Compared with the bland appearance of India
, this time around an increased effort has been made to inject a bit of colour into the game. The skies in the background are filled with reds and orange, connoting a sense of war and danger that carries through into all of the different areas. Unfortunately, the foreground buildings are still fairly dull and drab, doing very little to stand out from one another. Whilst the game flows well between the areas, you would be forgiven for not noticing the differences between them. Meanwhile, the accompanying soundtrack is suitably dramatic and exciting in the chase sequences, while going eerily quiet when you are in an area through which you need to sneak.
The game's achievements are fairly similar to the list from the past two games. With 17 achievements for you to get, only five of those relate to completing sequences in the story, as well as finishing the story
. You'll want to be able to earn each of the ratings 30 times, as well as completing some of the sequences in certain ways -- either without killing anyone
or without being seen. For those of you looking for the usual challenging achievement in the bunch, you'll be wanting to complete the game on hard plus mode
without ever alerting an enemy.
Whilst still being a very similar game to the first two instalments, our visit to Russia is definitely the most interesting of the three. Bringing in Ana as a second playable character makes the gameplay more interesting, allowing for sections where you switch between the two and help each other out.
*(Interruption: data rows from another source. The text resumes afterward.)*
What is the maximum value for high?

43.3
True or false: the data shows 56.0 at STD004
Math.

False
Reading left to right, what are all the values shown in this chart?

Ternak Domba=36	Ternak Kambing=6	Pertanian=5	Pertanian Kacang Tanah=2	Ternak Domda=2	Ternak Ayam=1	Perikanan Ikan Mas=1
The overall look and feel of Assassin's Creed Chronicles: Russia
is exactly the same as China and India; there isn't anything new in this game that makes it stand out from the other two, or from other games in the same genre. If you enjoyed the past two Chronicles
games then you will most likely enjoy this one. Otherwise, this one won't be changing any opinions.
- Updated gadgets make assassinations and overall gameplay more entertaining
- Interesting story that brings a second playable character into the game
- Chase sequences are sometimes too quick so that you can't always tell where to go or what to do
The reviewer spent approximately six hours making their way through Russia, and assassinating nearly everybody along the way. She managed to unlock 14 of the game's 17 achievements. An Xbox One copy of the game was provided for the purpose of this review.